Written by admin on August 9, 2009 – 5:05 pm
CD Ladder Get Paid Every Year
A CD Ladder is a strategy used when buying CDs (certificates of deposits). Meaning, a CD Ladder is nothing more than a plan. Let’s use Jane as an example. Jane wants to save more money. However, in the currently economy saving accounts, and money market accounts are not paying high interest rates. Jane turns to CDs (certificates of deposits). One problem Jane is faced with is — she only has $25,000 which is her total saving. Jane doesn’t want to lock the money into a CD. Why? Jane is afraid that an emergency will come up. This is when a CD Ladder is a good strategy to use.
CD Ladders Explained
- Purchase the longest term CD with the best interest rate. Jane, found a 60 month CD at TD Bank paying 3.00%. Jane takes $10,000 and buys that CD.
- Jane currently has $15,000 that she does not want to lock away for 5 years (60 months) — in case of an emergency.
- Jane decides to purchase another CD from Wells Fargo/Wachovia. This 32 month CD has an interest rate 2.75%. However, Jane must invest $5,000 or more (this is one of the bank’s requirements — bank requirements vary from bank to bank). Jane decides that she can lock this portion of money away for 2 1/2 years.

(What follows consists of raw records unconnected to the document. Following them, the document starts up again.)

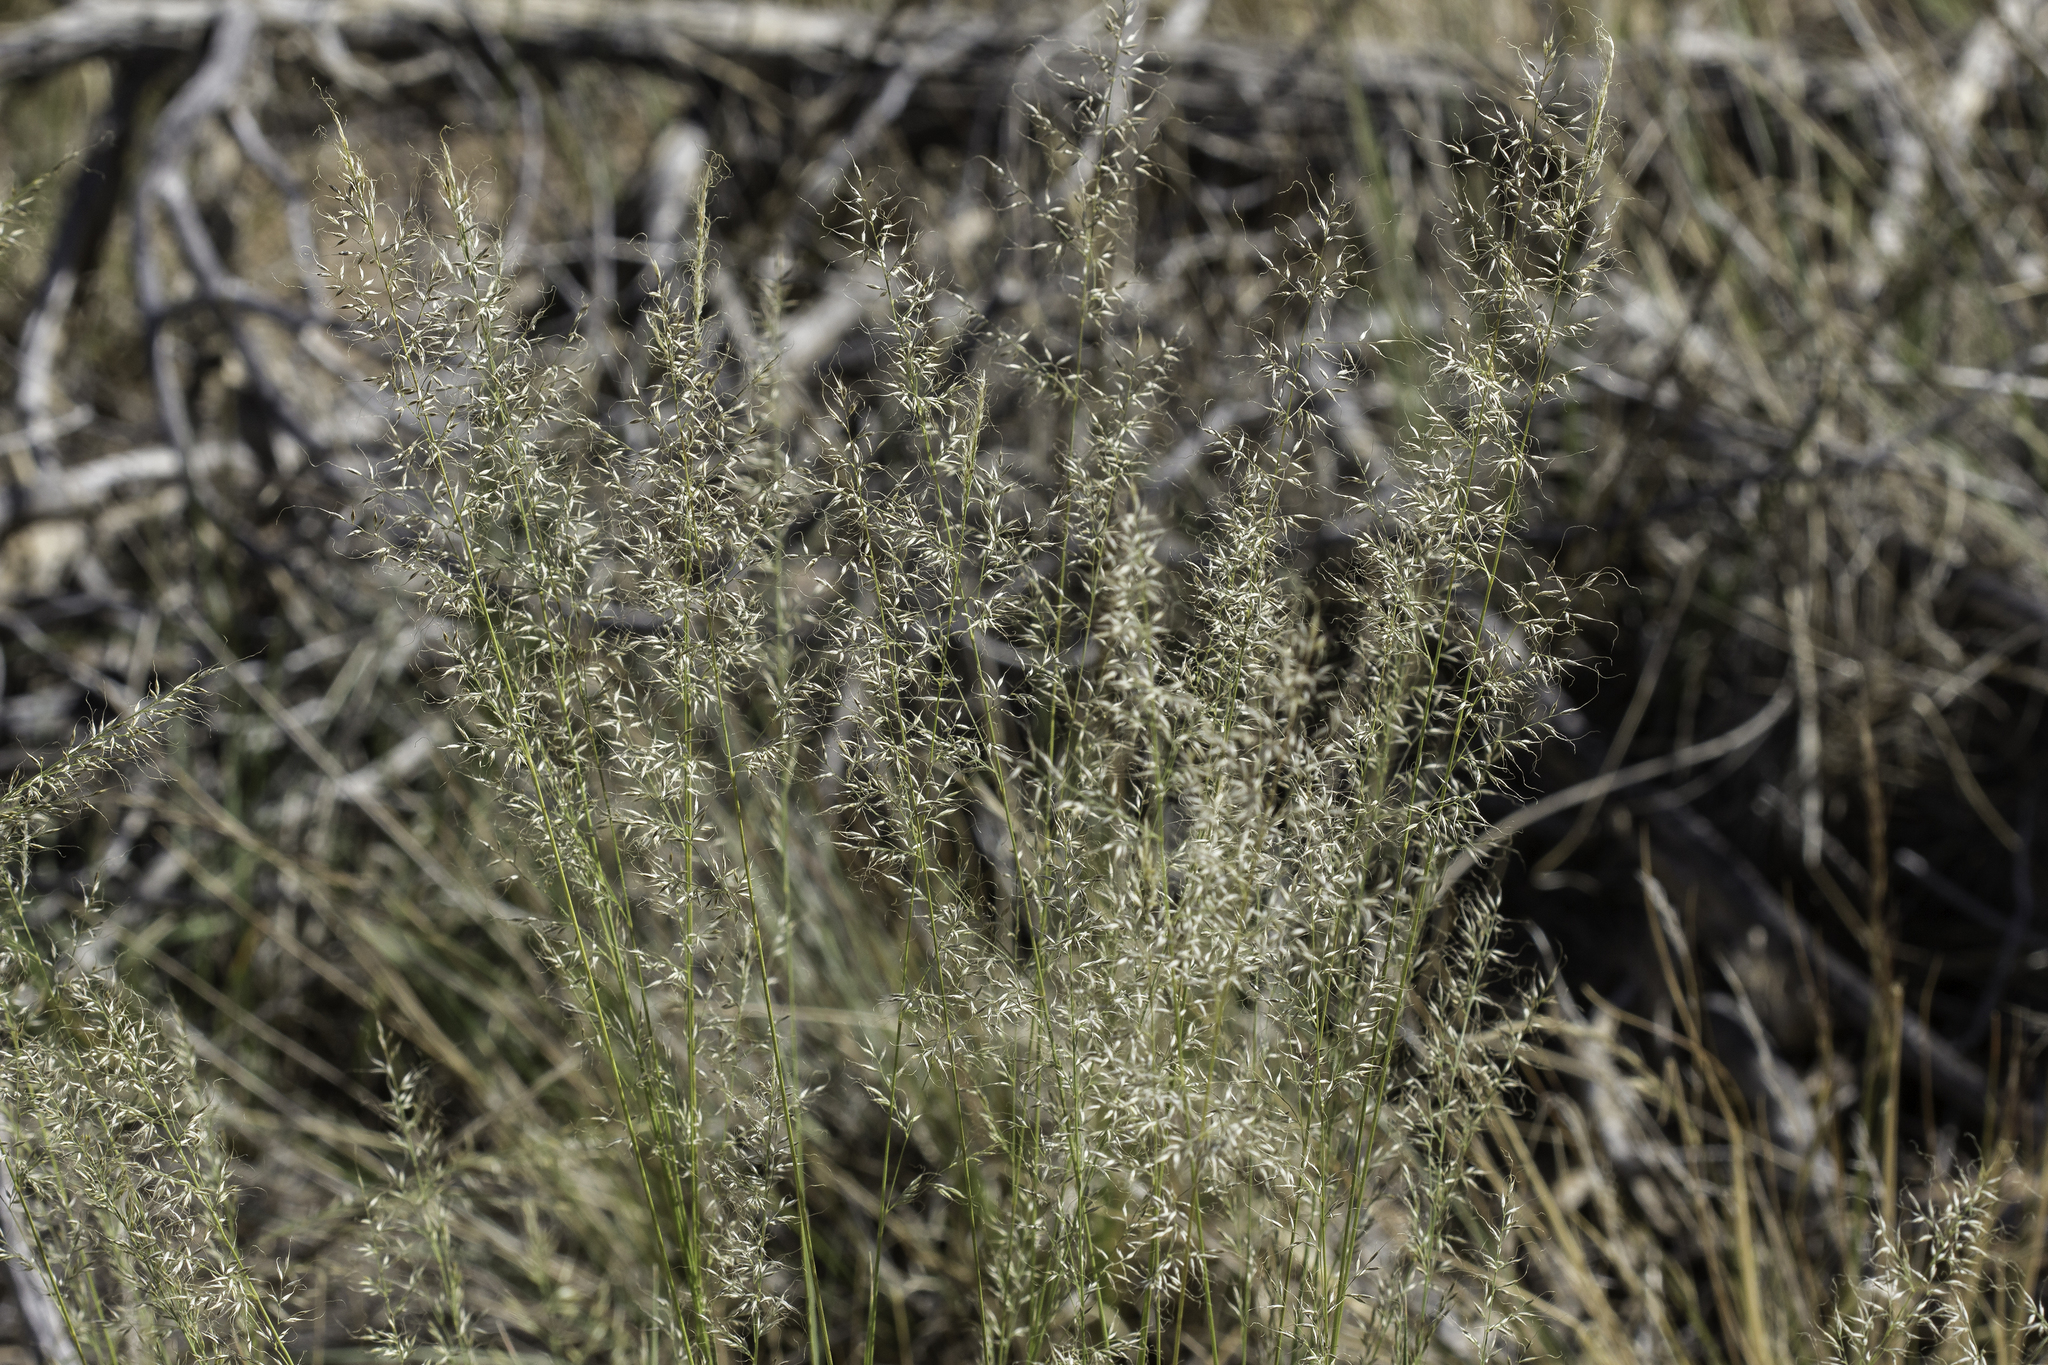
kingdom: Plantae
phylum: Tracheophyta
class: Liliopsida
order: Poales
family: Poaceae
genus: Muhlenbergia
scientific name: Muhlenbergia montana
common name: Mountain muhly
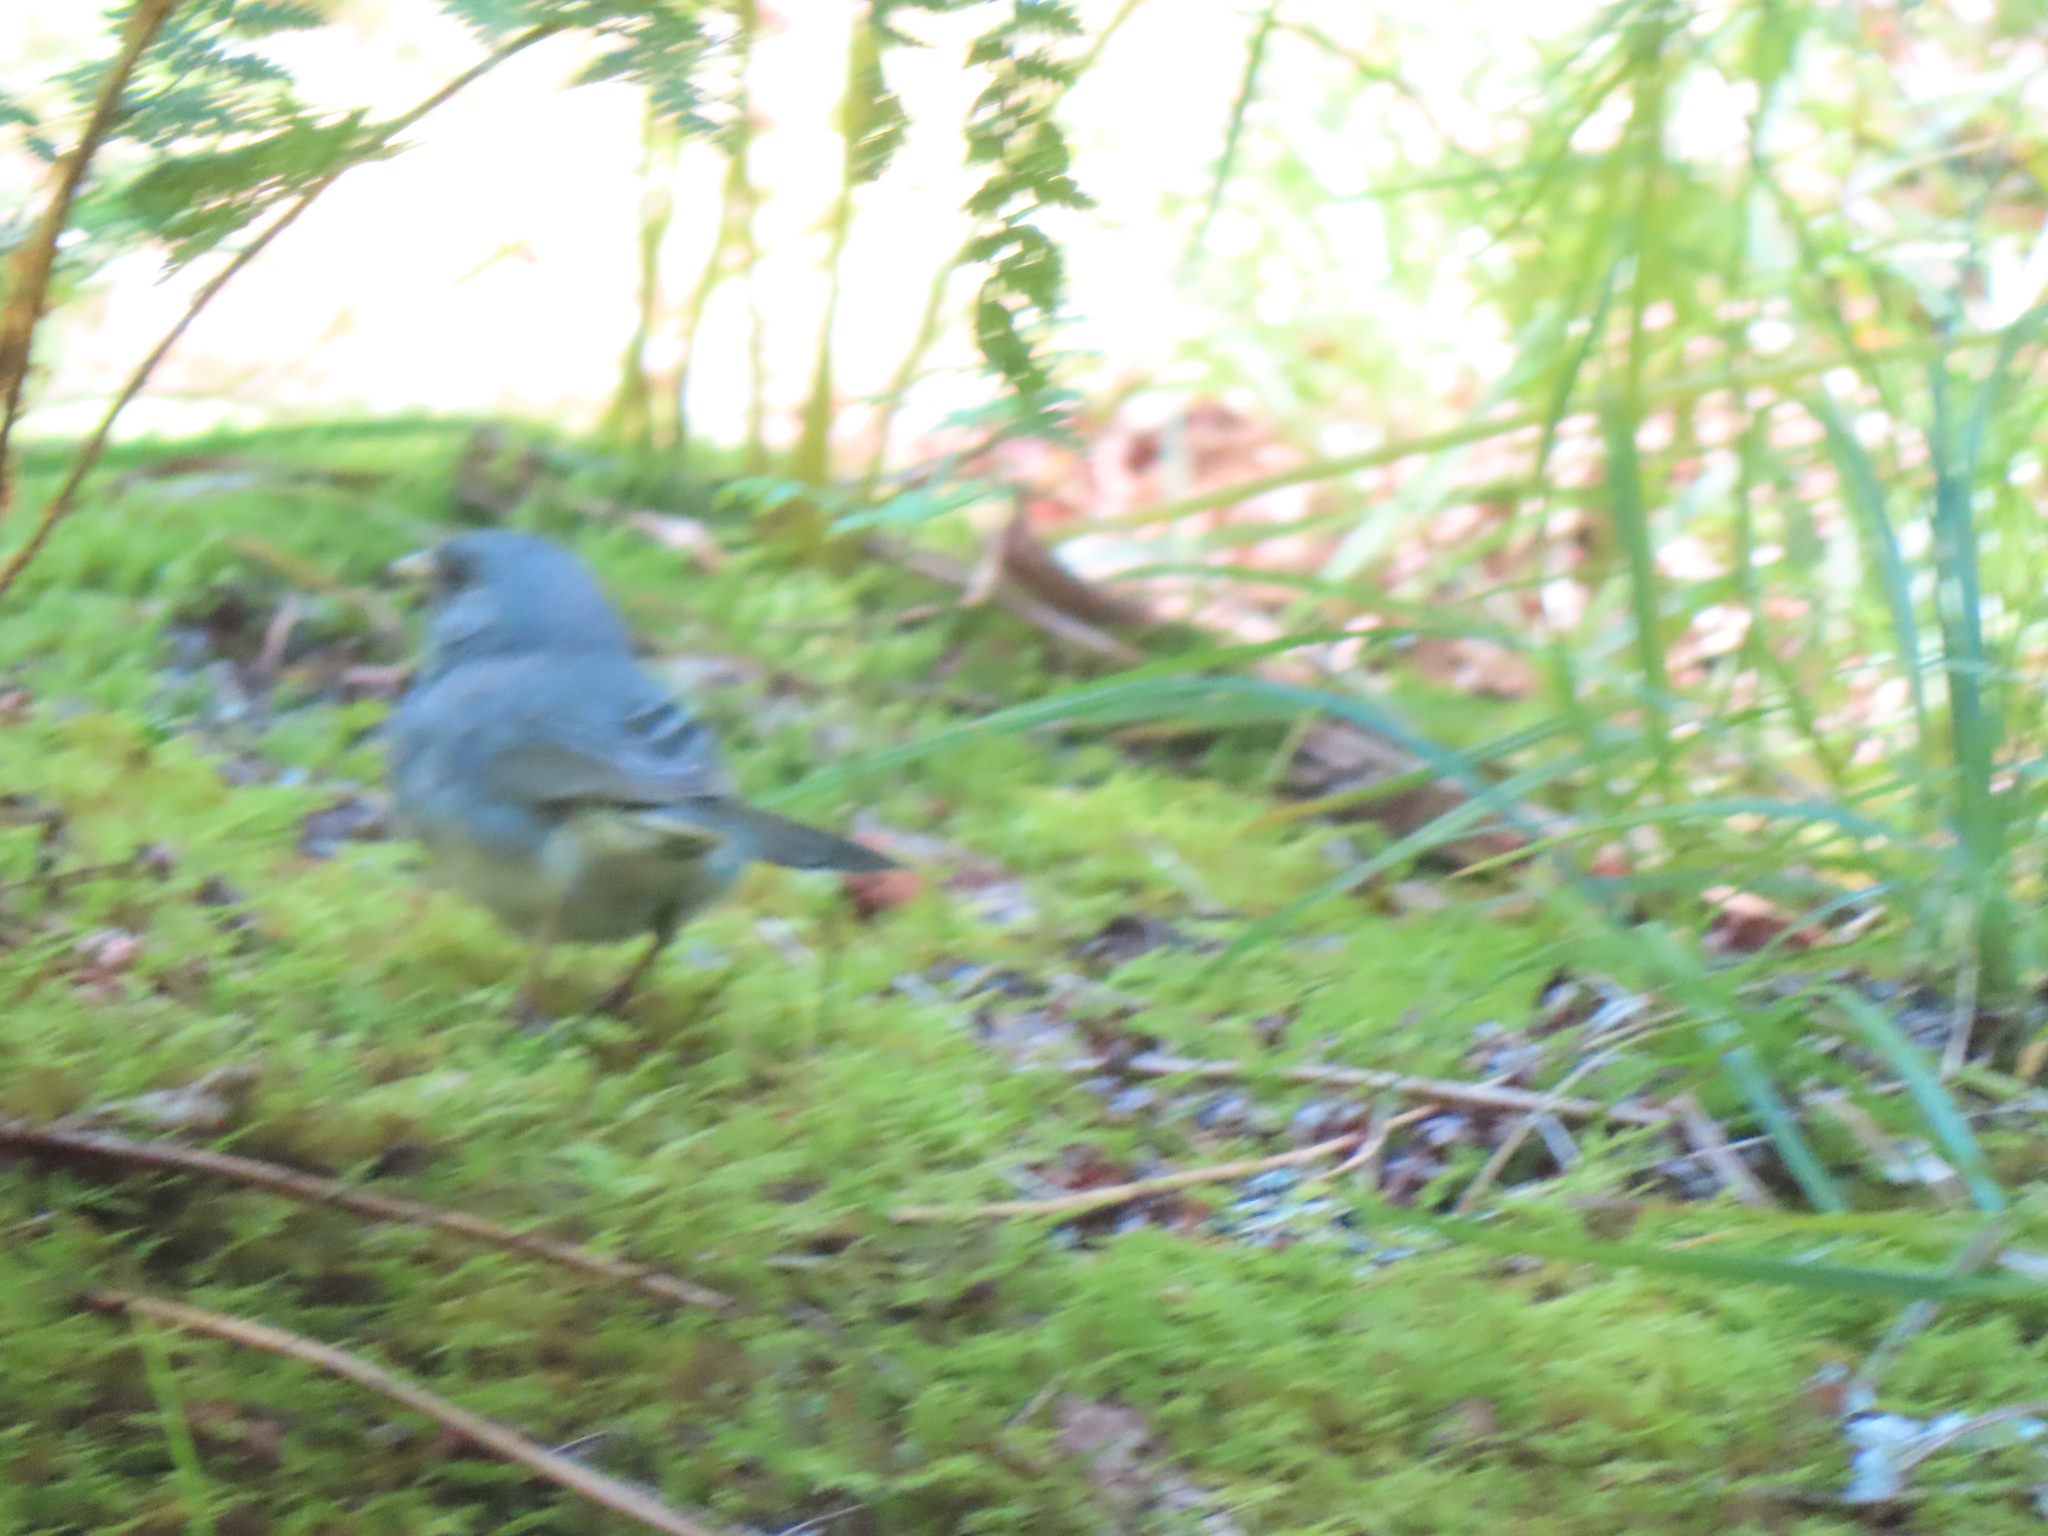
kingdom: Animalia
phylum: Chordata
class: Aves
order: Passeriformes
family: Passerellidae
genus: Junco
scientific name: Junco hyemalis
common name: Dark-eyed junco
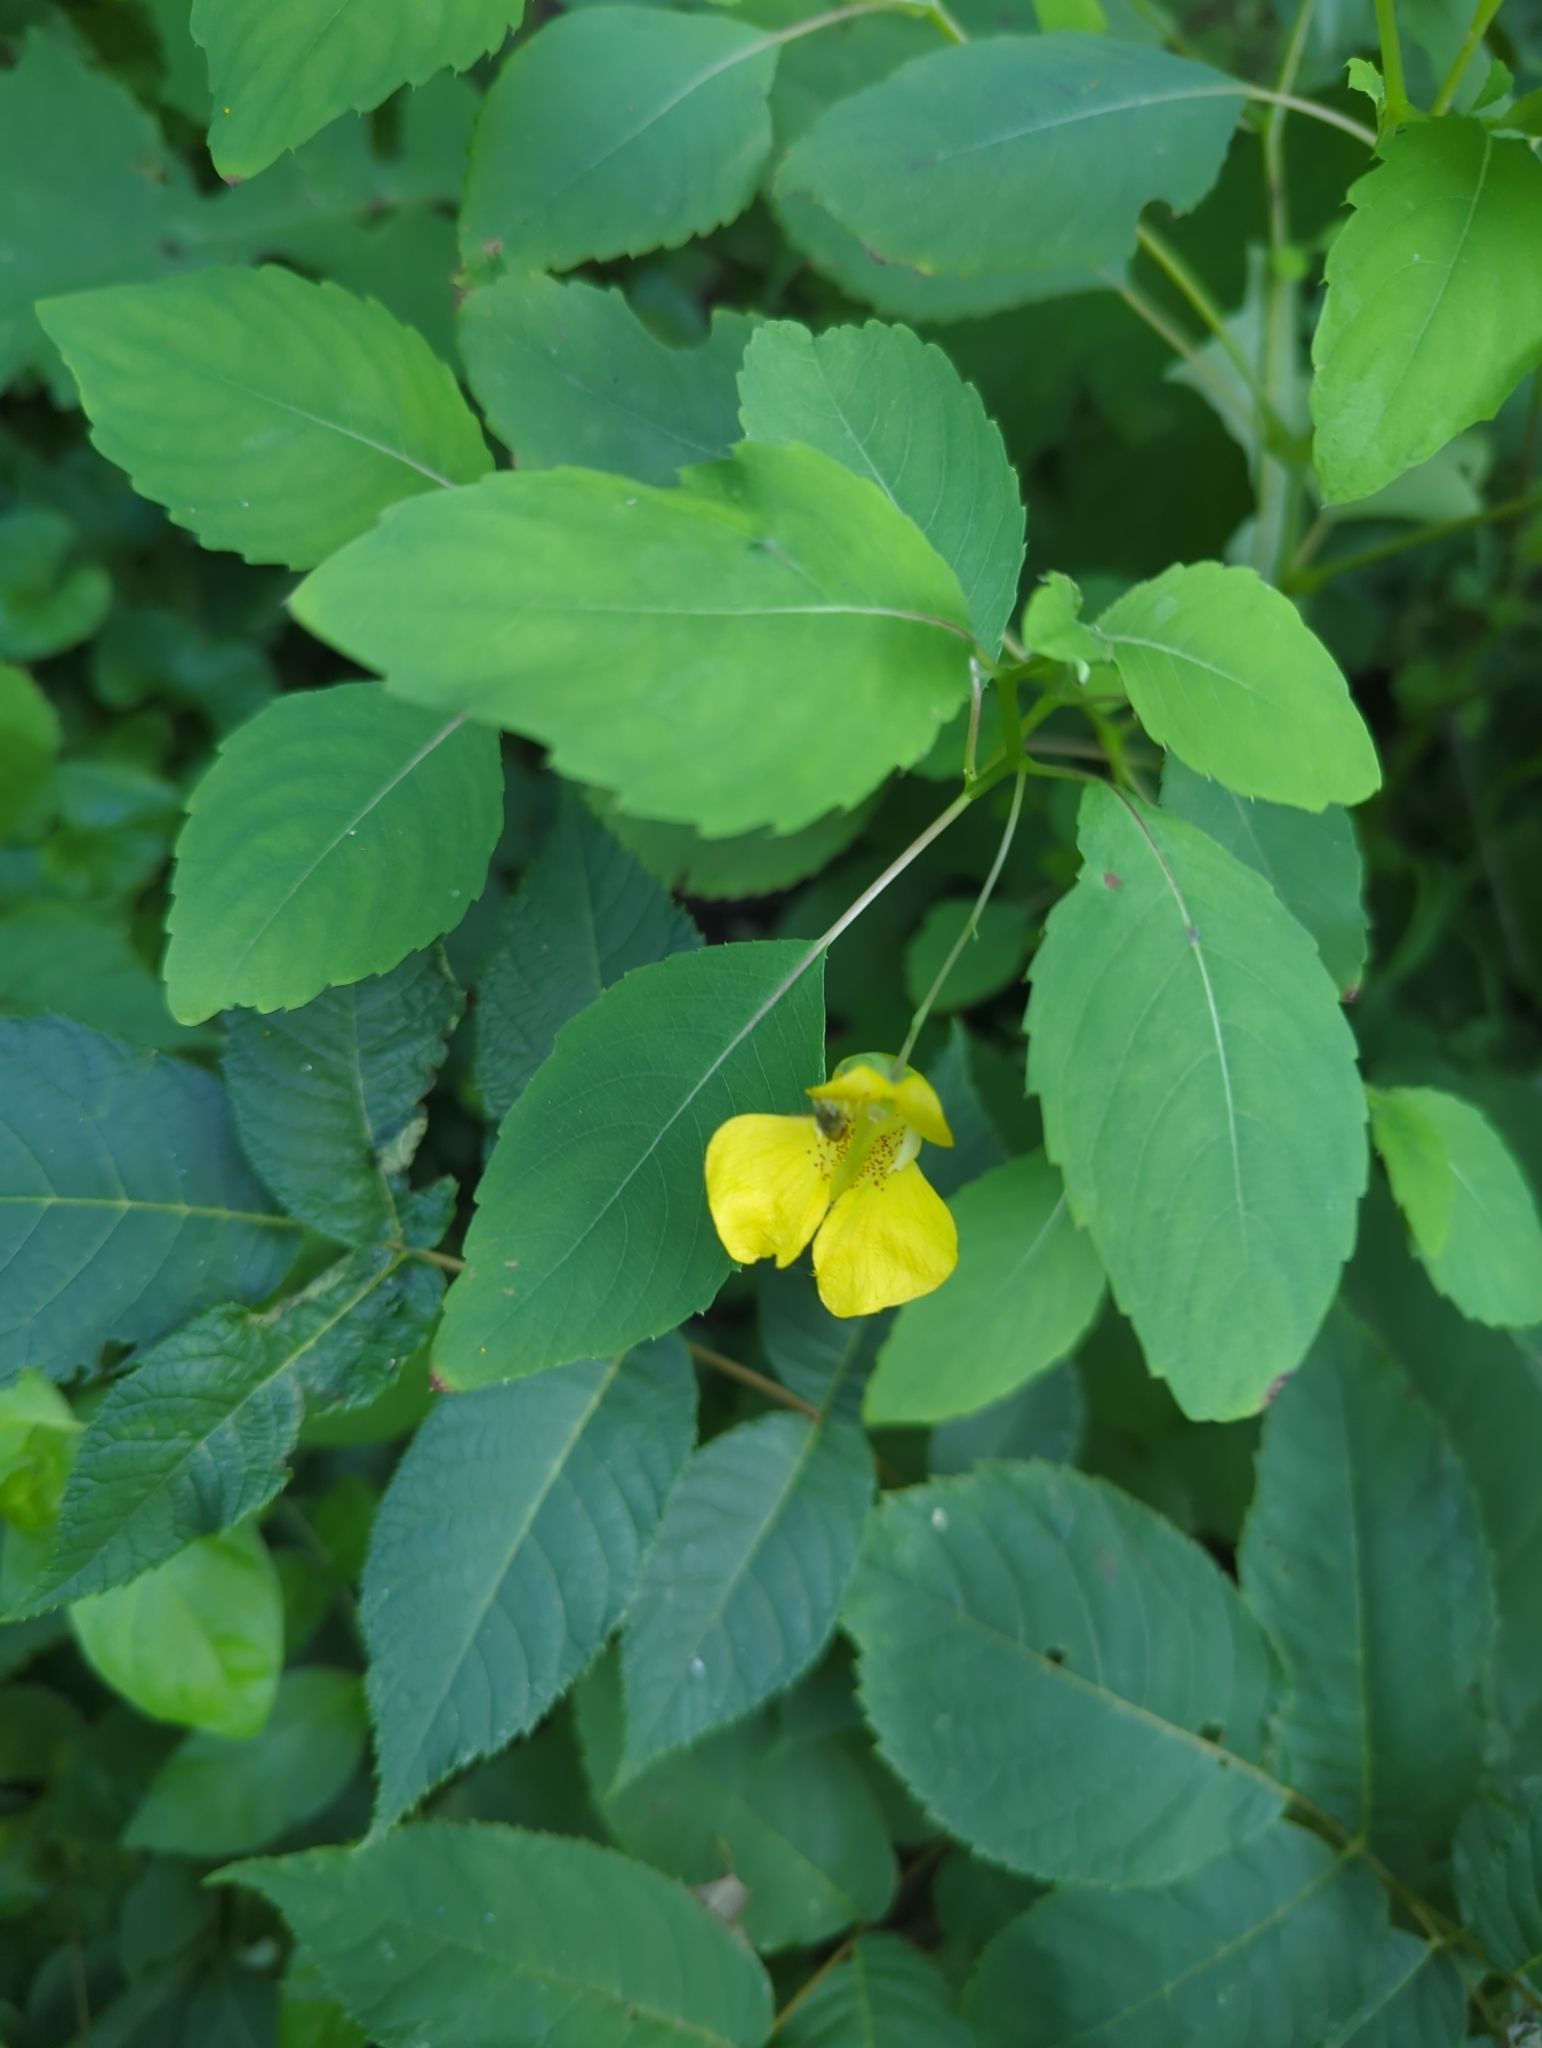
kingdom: Plantae
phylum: Tracheophyta
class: Magnoliopsida
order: Ericales
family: Balsaminaceae
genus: Impatiens
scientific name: Impatiens pallida
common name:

- Jane currently has $10,000. She decides that she can manage any emergency with $2000. So, she purchases another CD from TD Bank with $3000. This 9 month CD has an interest rate of 1.40%.
- Jane currently has $7,000. She decides to purchase another CD from TD Bank with $5,000. This 48 month CD has an interest rate of 2.75%
- Jane leaves $2,000 in her existing account for emergencies.
CD Laddering Demo
- $10,000 in a 60 month CD at 3.00% = $1,500 in interest income at the maturity date (2014).
- $5,000 in a 48 month CD at 2.75% = $550.00 in interest income at the maturity date (2013).
- $5,000 in a 32 month CD at 2.75% = $366.67 in interest income at the maturity date (2012).
- $3,000 in a 9 month CD at 1.40% = $31.50 in interest income at the maturity date (2011).
- $2,000 in ING Orange Savings account at 1.40%
Use the CD Calculator
As you can see Jane has laddered her CDs to reach a maturity date each year. Jane also elected to receive month interest income payments that are transferred back to her ING Orange Savings account each month. If you elected to have interest paid out during the course of the CD term at maturity date you only received your principle amount. Why would you elect to receive interest income throughout the course of the CD’s term? In the beginning we stated that Jane was nervous about emergencies. Therefore, Jane wants some money each month to calm her fears. Another reason why monthly interest payments are good is if the rates are due to rise. If the rates do rise hopefully you will have enough money to invest in a higher CD rate. Remember, at the maturity date you will have the option to have the CD auto renew (not suggested) or cashed out. Cash out and search for the best rate to invest.
CD Monthly Interest Payments
- 60 month CD = $25.00 per/month
- 48 month CD = $11.46 per/month
- 32 month CD = $11.46 per/month
- 09 month CD = $ 3.50 per/month
- Saving Acct = $ 2.33 per/month
Total Monthly Interest Income for Jane = $53.75. Each month this interest income will grow if Jane does not use the money in her savings account. Why? Jane has elected to transfer the interest from her CDs into her savings account. Her savings account balance will grow and so will the interest she received on it. Hopefully, when rates go up — Jane will have enough money in her savings account to purchase another CD.